(Dataset entries)
■ ■ ■ ■ ■
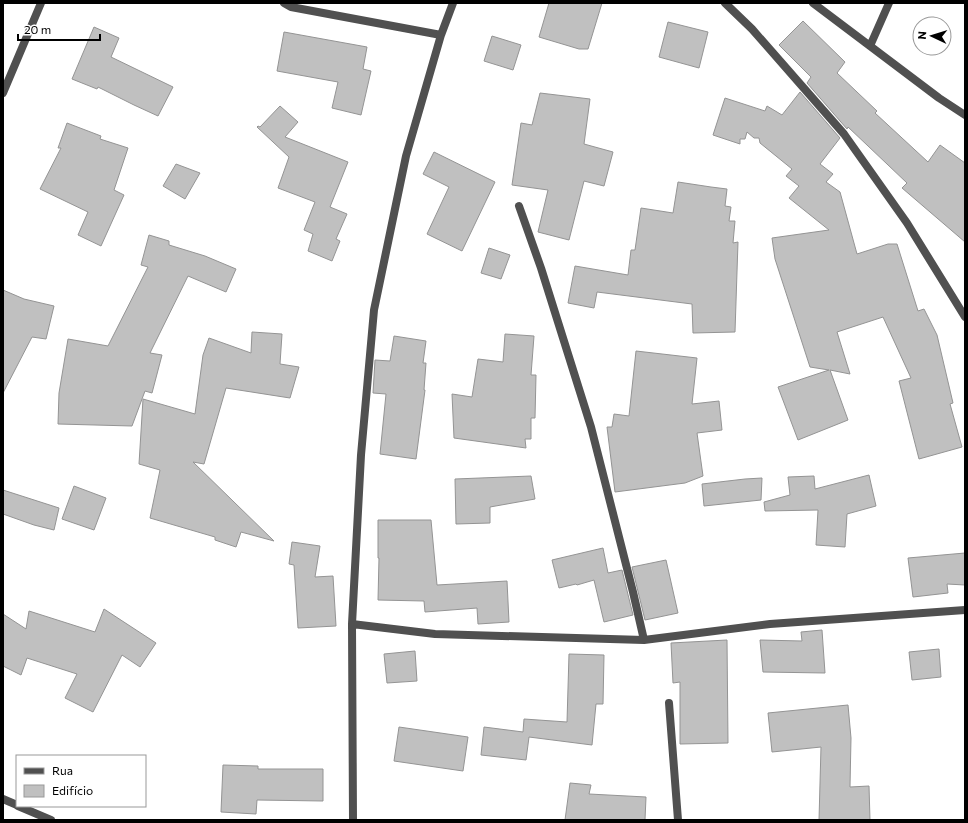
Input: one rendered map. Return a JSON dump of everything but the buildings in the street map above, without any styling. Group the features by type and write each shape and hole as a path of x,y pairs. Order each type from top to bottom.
{"street":[{"path":"3,93 41,3"},
{"path":"284,3 291,7 441,35"},
{"path":"353,820 352,624 362,455 374,310 406,156 441,35 453,3"},
{"path":"725,3 752,29 844,134 907,223 965,317"},
{"path":"813,3 939,98 965,115"},
{"path":"870,46 889,3"},
{"path":"519,206 541,268 591,427 644,640"},
{"path":"352,624 435,634 644,640 770,624 965,610"},
{"path":"669,703 678,820"},
{"path":"3,799 16,805"},
{"path":"20,807 51,820"}]}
■ ■ ■ ■ ■
When you reproduce the entries above, keep every word exact and leave the images out.

Input: one rendered map. Return a JSON dump of everything but the buildings in the street map above, without any styling. Group the features by type and write each shape and hole as a path of x,y pairs. Order each type from top to bottom.
{"street":[{"path":"3,93 41,3"},
{"path":"284,3 291,7 441,35"},
{"path":"353,820 352,624 362,455 374,310 406,156 441,35 453,3"},
{"path":"725,3 752,29 844,134 907,223 965,317"},
{"path":"813,3 939,98 965,115"},
{"path":"870,46 889,3"},
{"path":"519,206 541,268 591,427 644,640"},
{"path":"352,624 435,634 644,640 770,624 965,610"},
{"path":"669,703 678,820"},
{"path":"3,799 16,805"},
{"path":"20,807 51,820"}]}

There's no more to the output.